Salgın hastalıklara karşı insanlığın ne kadar zayıf olduğunu yaşadığımız bugünlerde bilimden ziyade ekonomi ve politik gücün afetlerde bir işe yaramadığı anlaşılmıştır. Küreselleşmenin bir yan etkiside hastalıkların yayılmasıdır. Endemik olan hastalık pandemiye dönüyor. Elbette yeni olan bir olay değil, İspanyolların çiçek hastalığını Amerika'ya taşıması ve bunu etkili bir silah olarak görerek Kızlderililerin soykırımında kullandığı trajik gerçeği de unutmamak gerekiyor.

Günümüz iş koşullarına gelinirse evrensel değerler değişime uğramamalıdır. Oysa tüm çevreler; çalışan, devlet, işveren üçgeninde değişim yaşanmış aslında reel değerler kasıtlı olarak içi boşaltılmıştır. Emek kutsaldır ve değeri olamaz ancak her işçi yada her çalışan "Emekçi" değildir. Çalışıyormuş gibi görünüp mesai tamamlaa derdinden başka derdi olmayan kişierin sayısı artmakta ve emek harcayan, görevini yapan kişiler artık hor görülme yada aşağılandığı zamanları yaşıyoruz. Aynı kutsal meslekler arasında olan hekimlik gibi; toplumda hekimlere karşı saldırıların arttığı dönemde artık onların ne kadar değerli olduğunu gösteriyor. Öyle ki maalesef yaşanan sağlık personeleri bulaşıcı hastalıklar sonucu hastalanma sayısının artması bize onlara karşı vefa borcumuzun ne kadar çok olduğunu gösteriyor.

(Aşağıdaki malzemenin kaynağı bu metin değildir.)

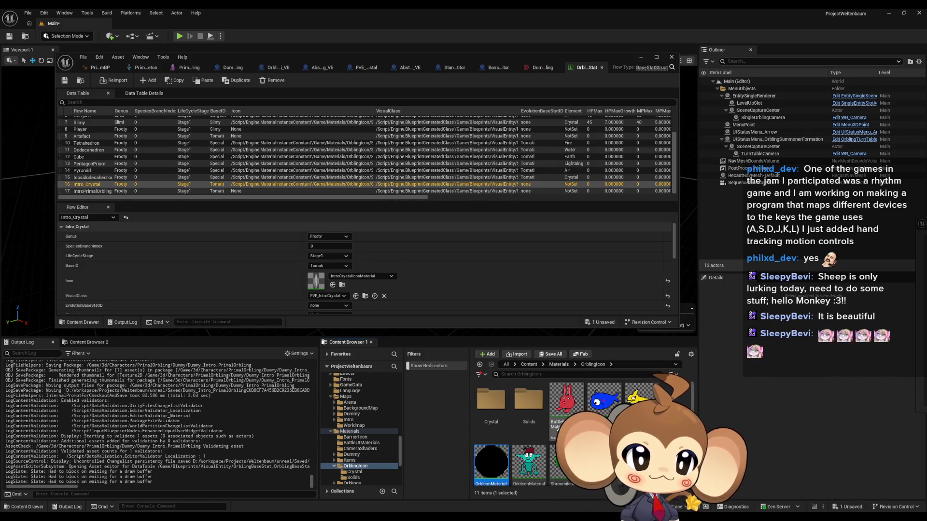
{"action": "left_click", "coordinate": [526, 409]}
{"action": "double_click", "coordinate": [495, 406]}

Türkiye ve neredeyse tüm dünyada işlerin durma noktasına gelmesi ertelenen borç ve faizlerin üretim olmaması sebebiyle katlanarak ülke iflaslarına hazırlıklı olunacak aşamaya geldiğini söyleyebiliriz. Bu noktada borç veren ülke yada şirketlerin yarattıkları sanal piyasalar kendilerine dönecek şekilde olmaması için IMF, Dünya Bankası gibi yapılar ülke borçlarını silmelidirler. 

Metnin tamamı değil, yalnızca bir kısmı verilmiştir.